Australian Services Union Tasmanian Coordinator Aaron De La Torre said the Gutwein government was the last hope for local government workers stood-down without any income support.

“So far in Tasmania, workers in many areas of council operations have been affected with the most stand-downs in leisure and aquatic centres, tourism and travel centres, as well as community and economic development.”

 Unlike workers in most industries who have access to the Federal Government’s $1,500 per fortnight JobKeeper wage supplement, local government workers can be left without any income. A stood-down local government worker is also ineligible for JobSeeker payments if their partner earns more than $79,762.

 “This is seeing Tasmanian families who rely on two incomes see an entire income disappear from their weekly budget,” De La Torre said.

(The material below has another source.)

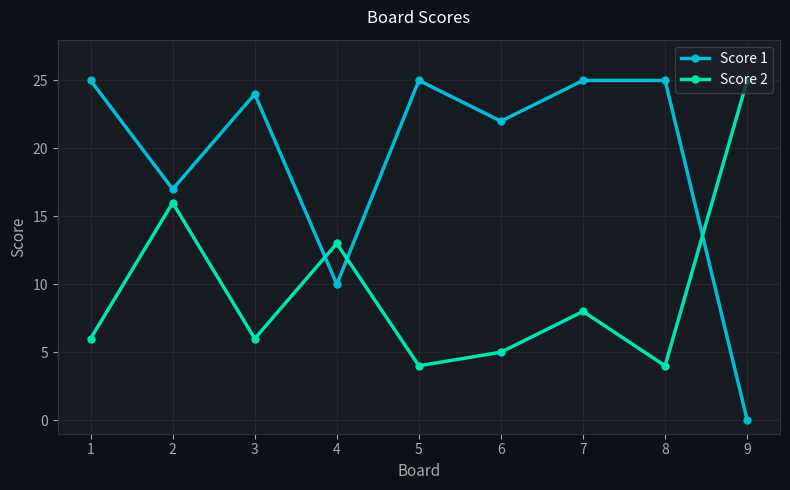

What is the lowest value of the Score 2 series?

4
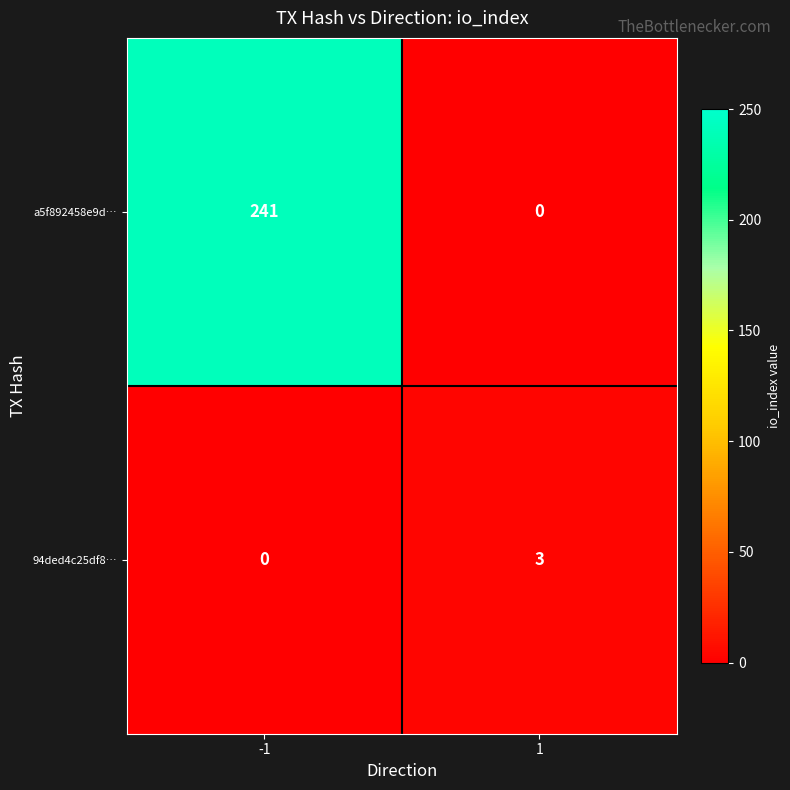

What is the maximum value shown in the chart?

241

Their plea appears to be falling on deaf ears, with the ASU confirming to Tasmanian Times on Friday that Minister for Local Government Mark Shelton was non-committal on any support for employees in the sector as (the government’s resources) were stretched as far as they could.

“The state government has expressed its expectation to the local government sector that councils should retain as many employees as possible during this challenging period,” said Minister Shelton.

“To support councils to do this, the government has waived payroll tax for eligible councils, ensured service and utility fee relief is provided, and established a $150 million no interest loan scheme. This means councils can keep investing in projects to provide employment opportunities for Tasmanians and also to support operational measures taken in response to, or as a result of the impacts of COVID-19.”

“The Local Government Association of Tasmania, as with other State Local Government Associations advocated strongly for JobKeeper to apply to affected Local Government Business Units,” said LGAT President Christina Holmdahl. A copy of their letter can be found on the LGAT website.

“Unfortunately some Councils have had to let some staff go, primarily casual workers from facilities which have had to close under public health orders.”

De La Torre pointed out that in many regional communities, the local council is one of the largest employers. “The loss of jobs in these communities is devastating for the whole local economy,” he said.

The sudden storm for Tasmanian councils has been the necessity to offer rate relief at the same time as the closure of various fee charging services. “There are now a number of examples of state governments across the country stepping in to provide support to workers who have been excluded from the Federal JobKeeper scheme,” De La Torre said.